▸ **PROBLEM DETAILS**: Reproduce the listing starting with the line that contains "Inference Time, MSE, MAPE, SMAPE, Training" and going on through the end of the listing, with both ends included. Leave the pictures out of your answer.

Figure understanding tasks
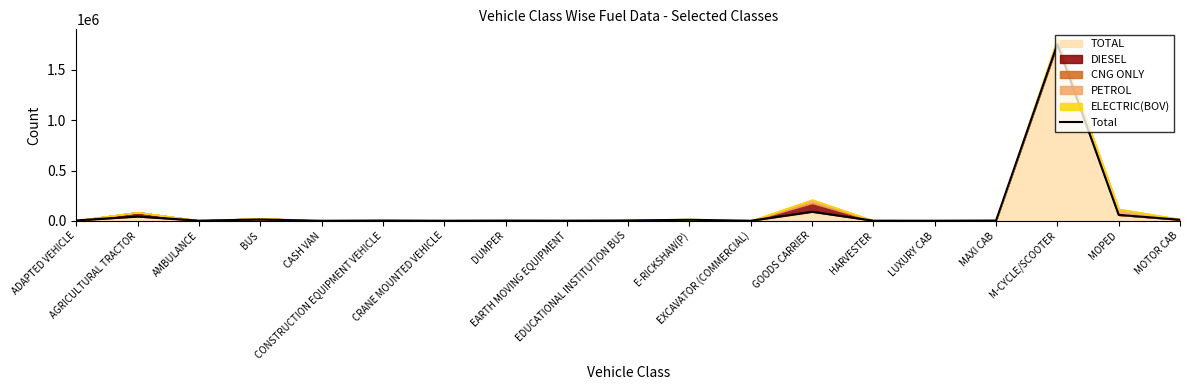

How many categories are shown in the chart?

19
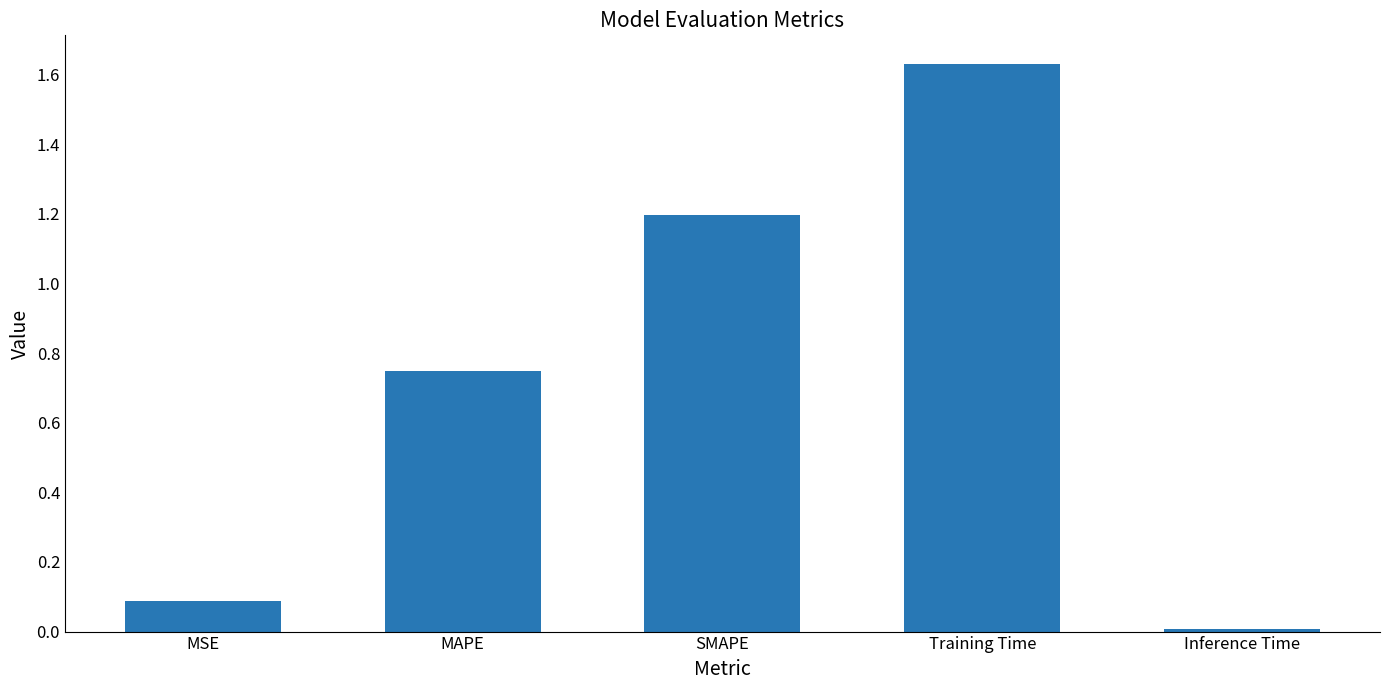

Rank the categories by value from lowest to highest.

Inference Time, MSE, MAPE, SMAPE, Training Time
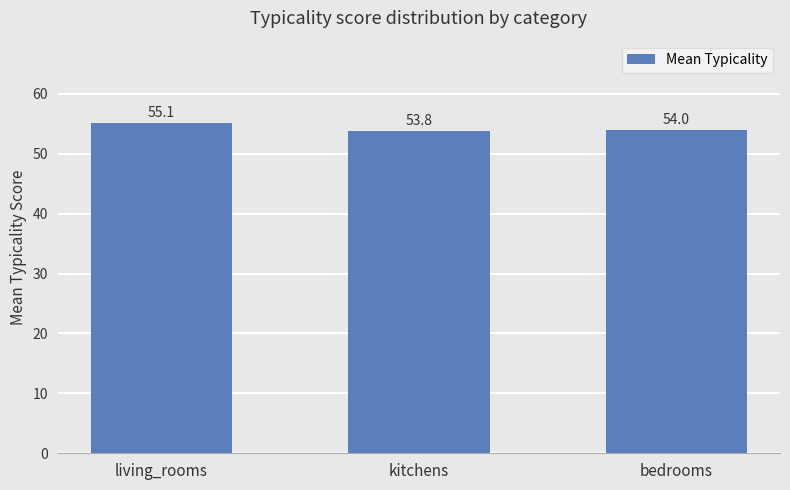

Between bedrooms and living_rooms, which is larger?

living_rooms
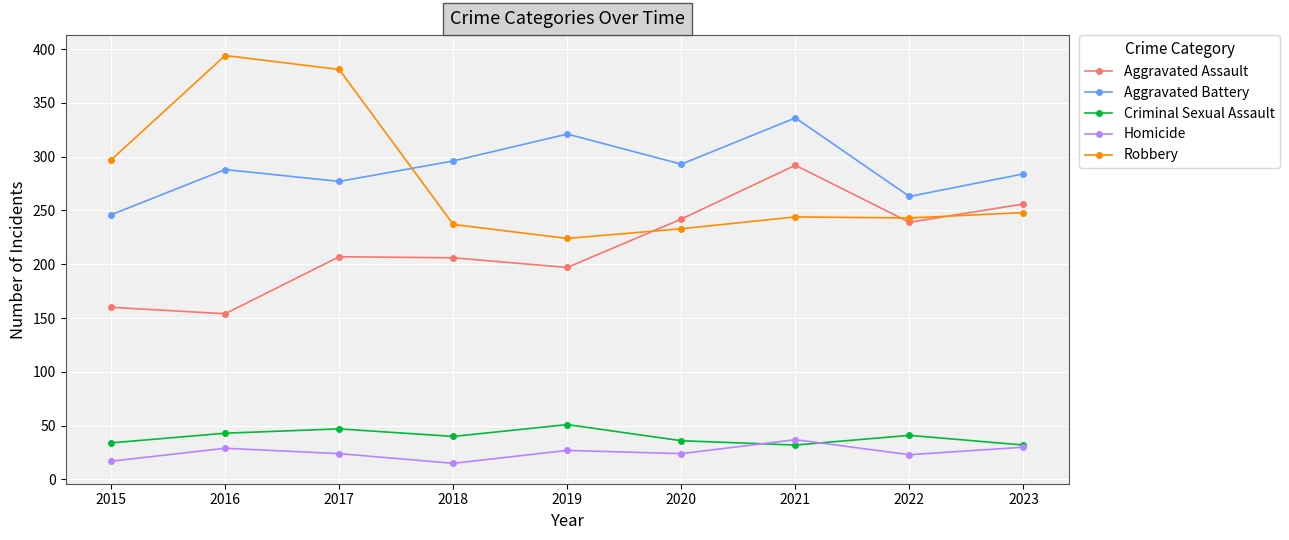

What is the total value across all series at 2022?

809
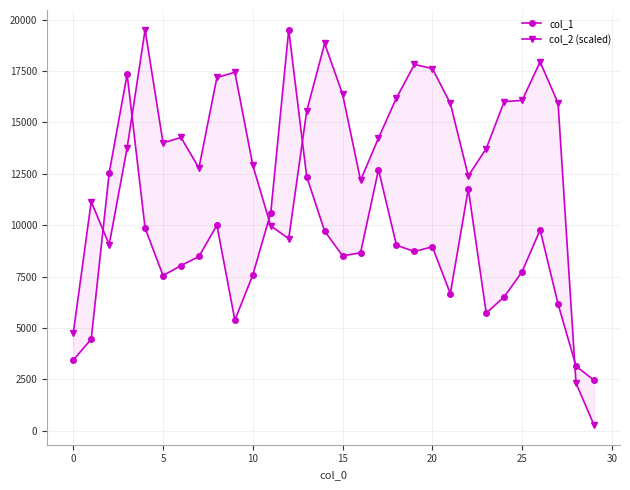

What is the total value across all series at 28?

5454.2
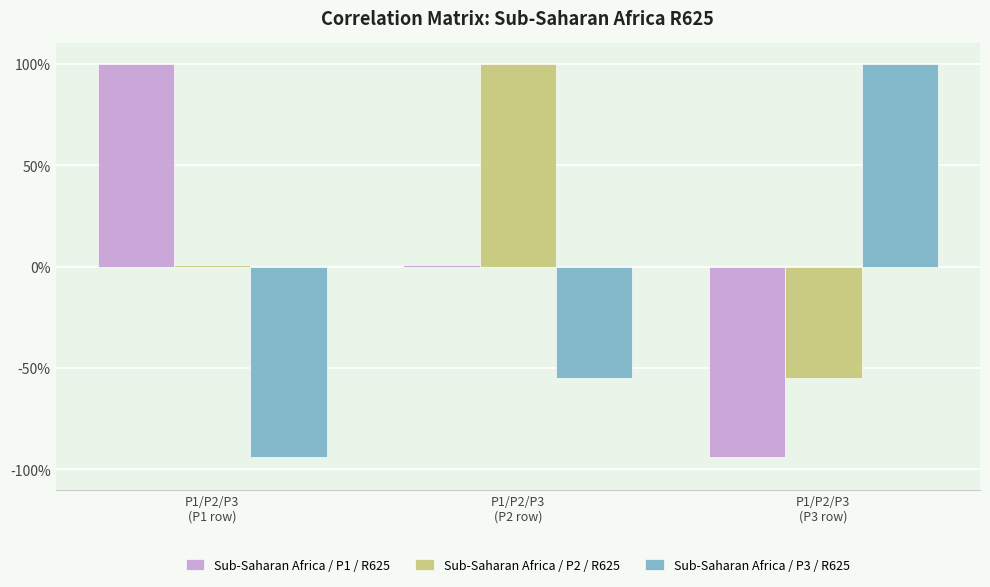

Are the bars grouped side by side (vs. stacked)?

Yes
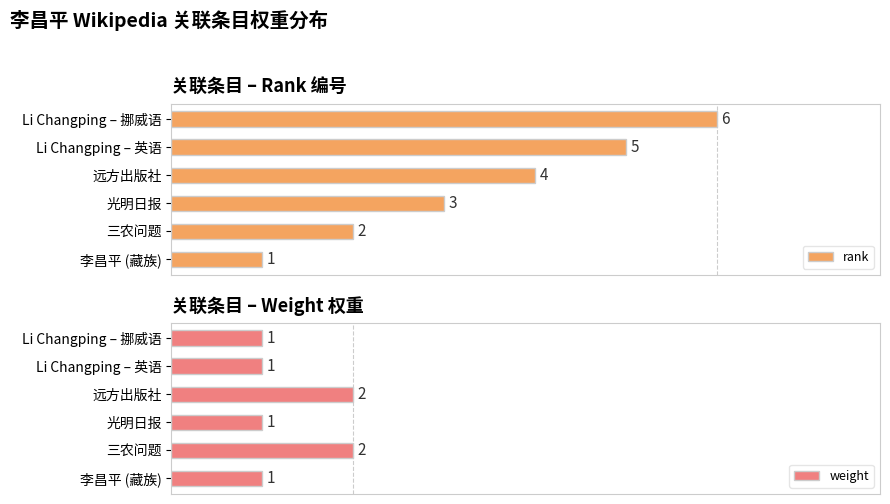

What is the maximum value shown in the chart?

6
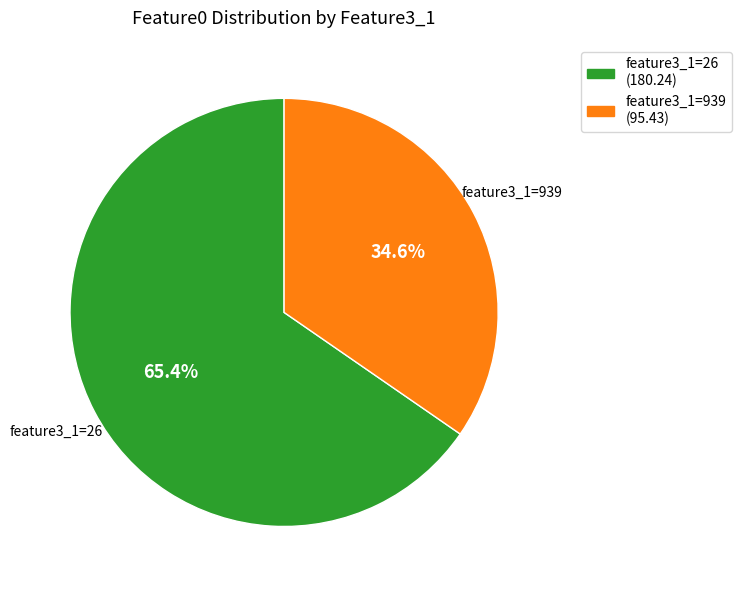

How much of the chart is everything except feature3_1=26?

34.6%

▸ **RESULT**:
Inference Time, MSE, MAPE, SMAPE, Training Time

Between bedrooms and living_rooms, which is larger?

living_rooms

What is the total value across all series at 2022?

809

What is the total value across all series at 28?

5454.2

Are the bars grouped side by side (vs. stacked)?

Yes

What is the maximum value shown in the chart?

6

How much of the chart is everything except feature3_1=26?

34.6%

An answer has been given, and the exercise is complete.